**Activity**
Starting with the line that contains "9: (717, 112, 1.35)", reproduce each line through the end of the entries exactly as written.

**Material supplied**
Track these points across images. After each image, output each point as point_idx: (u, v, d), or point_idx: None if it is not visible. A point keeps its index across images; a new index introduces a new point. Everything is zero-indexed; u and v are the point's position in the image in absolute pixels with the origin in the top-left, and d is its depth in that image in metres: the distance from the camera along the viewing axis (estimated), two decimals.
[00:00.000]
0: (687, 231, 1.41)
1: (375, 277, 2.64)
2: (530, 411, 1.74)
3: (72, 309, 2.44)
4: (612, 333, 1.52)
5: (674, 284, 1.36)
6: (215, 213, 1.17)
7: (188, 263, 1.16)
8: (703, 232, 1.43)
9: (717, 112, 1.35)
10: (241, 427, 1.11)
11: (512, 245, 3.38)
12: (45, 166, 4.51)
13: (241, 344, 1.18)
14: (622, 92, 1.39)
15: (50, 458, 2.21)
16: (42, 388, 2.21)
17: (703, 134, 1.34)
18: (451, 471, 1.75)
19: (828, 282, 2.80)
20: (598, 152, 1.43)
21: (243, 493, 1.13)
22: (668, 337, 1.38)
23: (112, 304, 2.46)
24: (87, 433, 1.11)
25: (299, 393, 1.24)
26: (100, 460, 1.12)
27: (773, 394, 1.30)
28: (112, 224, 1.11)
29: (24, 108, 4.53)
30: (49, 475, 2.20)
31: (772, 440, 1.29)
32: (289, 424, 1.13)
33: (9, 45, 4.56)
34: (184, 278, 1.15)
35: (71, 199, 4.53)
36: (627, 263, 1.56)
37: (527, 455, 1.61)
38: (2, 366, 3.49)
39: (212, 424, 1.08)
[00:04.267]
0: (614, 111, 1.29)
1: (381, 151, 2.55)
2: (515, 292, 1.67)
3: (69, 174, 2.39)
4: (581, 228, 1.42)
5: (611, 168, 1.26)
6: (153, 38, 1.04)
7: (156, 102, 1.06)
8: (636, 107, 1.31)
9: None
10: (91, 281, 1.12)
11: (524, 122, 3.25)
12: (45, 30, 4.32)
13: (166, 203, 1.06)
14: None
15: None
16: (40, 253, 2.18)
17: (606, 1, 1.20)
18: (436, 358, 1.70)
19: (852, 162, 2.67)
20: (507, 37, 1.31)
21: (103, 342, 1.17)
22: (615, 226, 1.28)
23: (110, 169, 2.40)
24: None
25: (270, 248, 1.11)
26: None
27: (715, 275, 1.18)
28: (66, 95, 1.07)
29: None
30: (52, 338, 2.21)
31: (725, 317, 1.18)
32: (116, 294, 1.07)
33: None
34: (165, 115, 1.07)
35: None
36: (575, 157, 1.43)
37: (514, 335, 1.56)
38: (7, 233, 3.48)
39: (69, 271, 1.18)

**Output for this exercise**
9: (717, 112, 1.35)
10: (241, 427, 1.11)
11: (512, 245, 3.38)
12: (45, 166, 4.51)
13: (241, 344, 1.18)
14: (622, 92, 1.39)
15: (50, 458, 2.21)
16: (42, 388, 2.21)
17: (703, 134, 1.34)
18: (451, 471, 1.75)
19: (828, 282, 2.80)
20: (598, 152, 1.43)
21: (243, 493, 1.13)
22: (668, 337, 1.38)
23: (112, 304, 2.46)
24: (87, 433, 1.11)
25: (299, 393, 1.24)
26: (100, 460, 1.12)
27: (773, 394, 1.30)
28: (112, 224, 1.11)
29: (24, 108, 4.53)
30: (49, 475, 2.20)
31: (772, 440, 1.29)
32: (289, 424, 1.13)
33: (9, 45, 4.56)
34: (184, 278, 1.15)
35: (71, 199, 4.53)
36: (627, 263, 1.56)
37: (527, 455, 1.61)
38: (2, 366, 3.49)
39: (212, 424, 1.08)
[00:04.267]
0: (614, 111, 1.29)
1: (381, 151, 2.55)
2: (515, 292, 1.67)
3: (69, 174, 2.39)
4: (581, 228, 1.42)
5: (611, 168, 1.26)
6: (153, 38, 1.04)
7: (156, 102, 1.06)
8: (636, 107, 1.31)
9: None
10: (91, 281, 1.12)
11: (524, 122, 3.25)
12: (45, 30, 4.32)
13: (166, 203, 1.06)
14: None
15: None
16: (40, 253, 2.18)
17: (606, 1, 1.20)
18: (436, 358, 1.70)
19: (852, 162, 2.67)
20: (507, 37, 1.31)
21: (103, 342, 1.17)
22: (615, 226, 1.28)
23: (110, 169, 2.40)
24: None
25: (270, 248, 1.11)
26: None
27: (715, 275, 1.18)
28: (66, 95, 1.07)
29: None
30: (52, 338, 2.21)
31: (725, 317, 1.18)
32: (116, 294, 1.07)
33: None
34: (165, 115, 1.07)
35: None
36: (575, 157, 1.43)
37: (514, 335, 1.56)
38: (7, 233, 3.48)
39: (69, 271, 1.18)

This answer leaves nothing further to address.